The company reaffirmed its full-year outlook from May, which sees revenue of $20-$21 billion and EPS excluding one-off items of $5.30-$5.40. This was down from a previous outlook.
“We expect that in keeping with this reaffirmation we’ll have a Q3 that is lighter than Q2 but a strong Q4,” Levin told analysts on a conference call.
Teva shares were down 2.8 percent to $39.74 in New York.
Levin said Teva will present its highly anticipated strategic plan for 2013 to investors in New York on December 11. Teva’s new CEO, who came from Bristol-Myers Squibb, is expected to put his stamp on the company and he has said that some businesses could be divested and more emphasis placed on expanding Teva’s branded drug activities.
“The bigger driver to us is still the pending business update later this year that we think will start to garner greater investor focus over the ensuing months,” Canaccord Genuity analyst Randall Stanicky said.
Israel-based Teva (TEVA.TA) earned $1.28 per share, excluding one-time items, in the second quarter, compared with $1.10 a year earlier. Revenue rose 19 percent to $5.0 billion.
Teva was forecast to earn $1.28 a share on revenue of $5.08 billion, according to Thomson Reuters I/B/E/S.

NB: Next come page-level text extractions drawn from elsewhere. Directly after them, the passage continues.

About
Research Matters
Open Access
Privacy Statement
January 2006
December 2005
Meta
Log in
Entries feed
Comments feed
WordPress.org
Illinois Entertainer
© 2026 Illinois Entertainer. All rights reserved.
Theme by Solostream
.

Goldman Sachs analyst Jami Rubin said the quarter was mostly in line but “low quality” as revenue was slightly softer than expected as were gross margins. The shortfall was offset by lower research and development and taxes, noted Rubin, who rates the shares “neutral”.
Teva owes much of its growth in recent years to several multibillion-dollar acquisitions, including last year’s $6.5 billion purchase of U.S. specialty drugmaker Cephalon.
U.S. sales, which comprise 49 percent of total sales, rose 28 percent to $2.5 billion due to the launch of four new generic products as well as branded products, including Cephalon.
European sales were unchanged at $1.5 billion though generic sales fell 12 percent, or 1 percent in local currency terms, to $884 million due to macro-economic conditions and health care reforms in key European markets, Teva said.
This was slightly more than forecast by Goldman Sachs and “could signal a turning point for EU”, Rubin said.
Copaxone, the leading multiple sclerosis treatment, posted a 12 percent rise in sales to $982 million but the injected drug faces competition from oral treatments that are available or expected to hit the market in coming years.
During the quarter there were favorable U.S. and UK court rulings which should ensure protection of Copaxone from generic competition until September 2015, Teva said.
In addition, Teva had positive results from an advanced trial for a more convenient three-times-a-week dosing regimen of Copaxone and expects to submit the results to the U.S. Food and Drug Administration in the first quarter of 2013 with a possible launch in 2014, Levin said.
Teva declared a quarterly dividend of 1.0 shekel (25 cents) a share, identical to the first quarter.